■ **Requirements**
Could you reproduce every line of the data below word for word, leaving out the pictures?

■ **Dataset**
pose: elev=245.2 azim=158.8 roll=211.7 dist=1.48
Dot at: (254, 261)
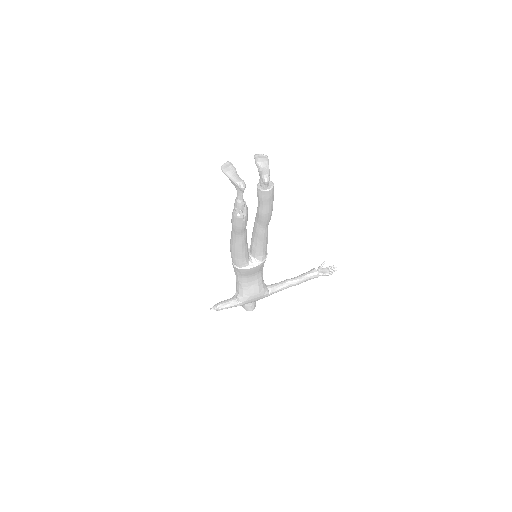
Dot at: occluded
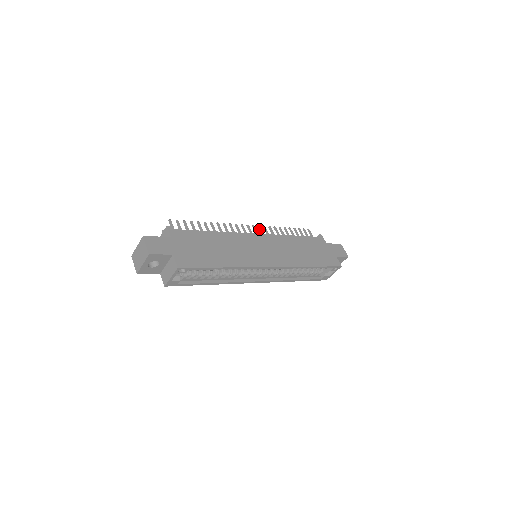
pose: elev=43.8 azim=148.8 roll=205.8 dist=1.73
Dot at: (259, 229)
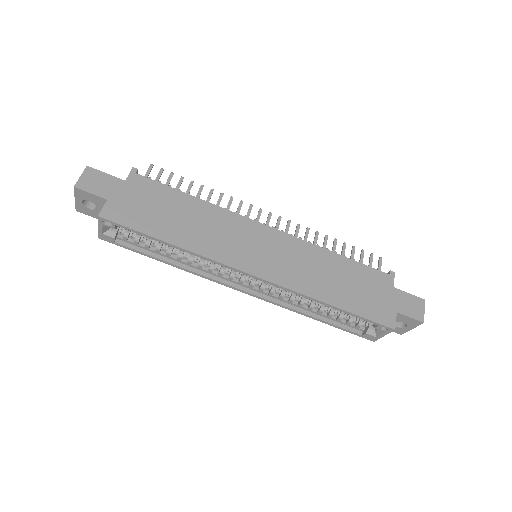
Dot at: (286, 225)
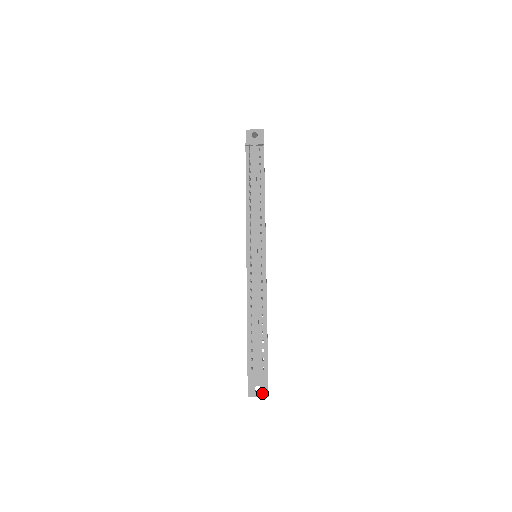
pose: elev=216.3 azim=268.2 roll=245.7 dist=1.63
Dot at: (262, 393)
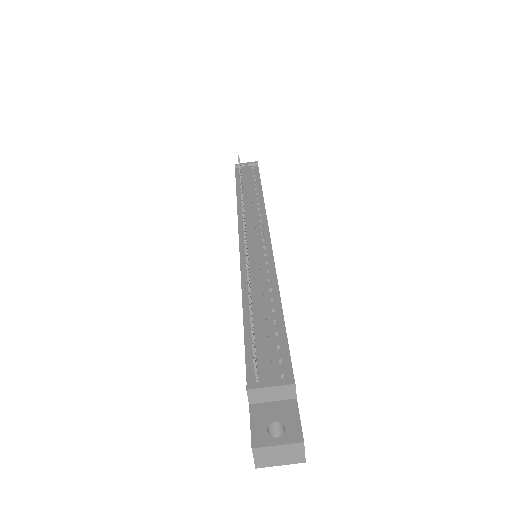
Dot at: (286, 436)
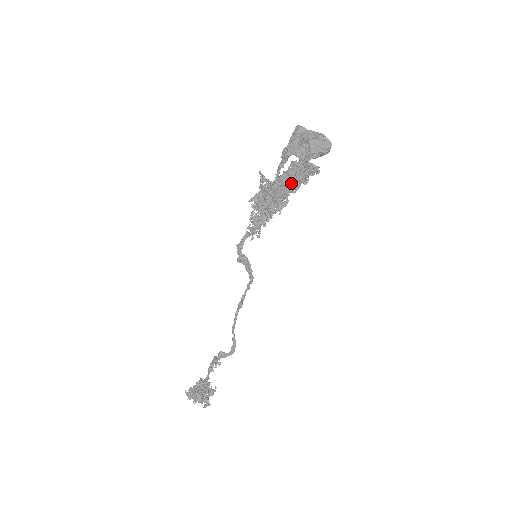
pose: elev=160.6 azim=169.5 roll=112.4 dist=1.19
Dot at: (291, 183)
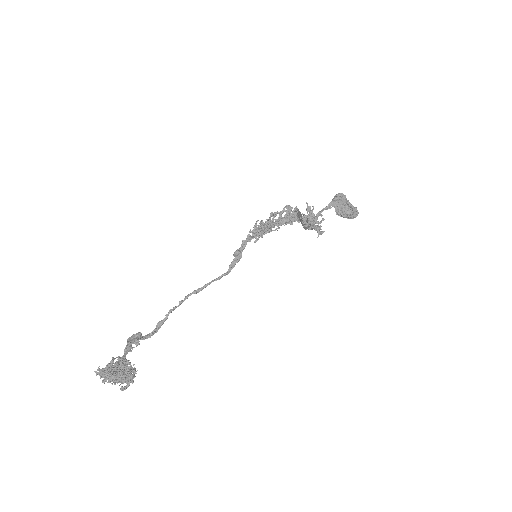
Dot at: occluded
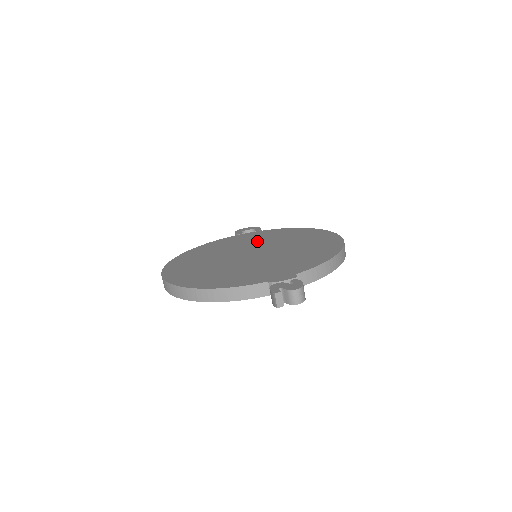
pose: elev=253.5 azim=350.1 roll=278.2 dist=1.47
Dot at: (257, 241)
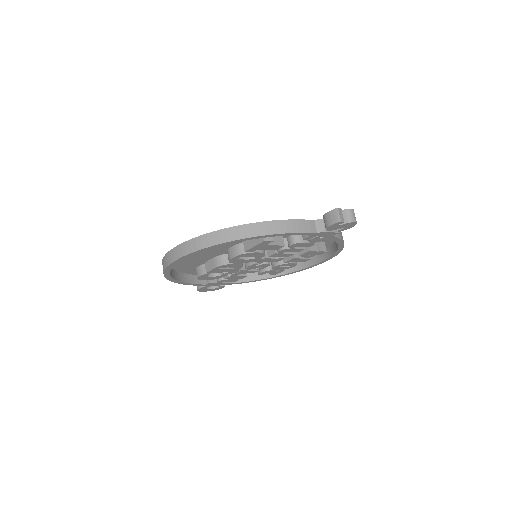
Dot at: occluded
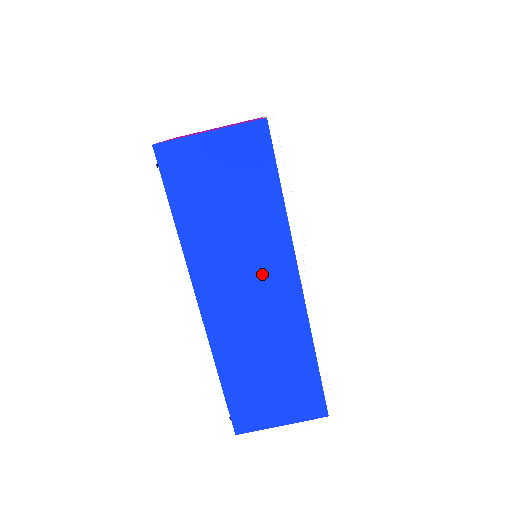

■ **Output for this task**
pose: elev=245.2 azim=158.8 roll=211.7 dist=1.48
Dot at: (254, 261)
Dot at: occluded
pose: elev=43.8 azim=148.8 roll=205.8 dist=1.73
Dot at: (259, 229)
Dot at: (286, 225)
pose: elev=216.3 azim=268.2 roll=245.7 dist=1.63
Dot at: (262, 393)
Dot at: (286, 436)
pose: elev=160.6 azim=169.5 roll=112.4 dist=1.19
Dot at: (291, 183)
Dot at: occluded
pose: elev=253.5 azim=350.1 roll=278.2 dist=1.47
Dot at: (257, 241)
Dot at: occluded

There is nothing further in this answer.